Apoptosis is the biologists’ word for cell suicide. It is vitally important to be able to get rid of cells that are unneeded, or cells that have become diseased or cancerous. We need apoptosis, and would be more vulnerable without it, but as we get older, apoptosis develops a “hair trigger”, and cells begin to commit suicide when they’re still healthy and useful. Overactive apoptosis is to blame for sarcopenia – the loss of muscle mass with age. Apoptosis is also implicated in the loss of brain cells that leads to Alzheimer’s Disease.
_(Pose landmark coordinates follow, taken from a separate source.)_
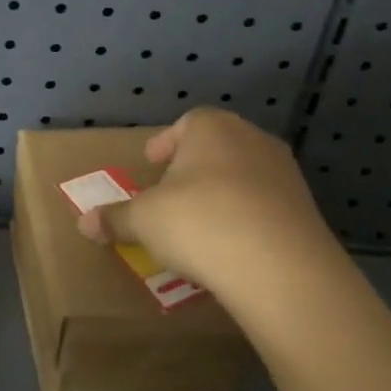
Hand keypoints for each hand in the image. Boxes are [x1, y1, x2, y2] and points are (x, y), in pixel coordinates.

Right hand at [75, 108, 353, 311]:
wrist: (280, 268)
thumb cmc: (199, 222)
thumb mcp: (143, 220)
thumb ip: (115, 218)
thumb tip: (84, 223)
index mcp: (212, 128)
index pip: (187, 122)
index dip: (166, 142)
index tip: (152, 163)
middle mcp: (252, 140)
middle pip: (217, 147)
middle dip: (193, 168)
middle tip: (172, 194)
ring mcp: (285, 174)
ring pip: (244, 176)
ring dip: (222, 194)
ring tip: (200, 224)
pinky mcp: (306, 210)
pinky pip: (266, 207)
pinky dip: (247, 219)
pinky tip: (231, 247)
A third self-destruction mechanism is cellular senescence.  This is the telomere metabolism, which I discussed in two earlier posts here and here.  Unlike inflammation and apoptosis, cellular senescence serves no useful purpose for the body.  (Theorists have proposed a role for telomeres in cancer prevention, but it has turned out that animals and people with short telomeres have consistently higher risk of cancer.)

.The future

As a strategy for research, study of the body’s signaling holds the best promise for big strides in life extension. We can work at fixing what goes wrong, engineering solutions to the damage that appears at many levels, and in many tissues as we age. But if much of this damage is self-inflicted, it will be easier to prevent it than to fix it. The fact that aging is highly regulated suggests it should be possible to modulate aging from the top down by intervening in the regulatory chemistry.

Evolutionary theorists are still adamant that aging could not have evolved as an adaptation, but their theory is holding back progress. One of these days they will have to face the overwhelming evidence that aging has evolved as an active process of self-destruction. Both evolutionary theory and geriatric medicine will be profoundly affected.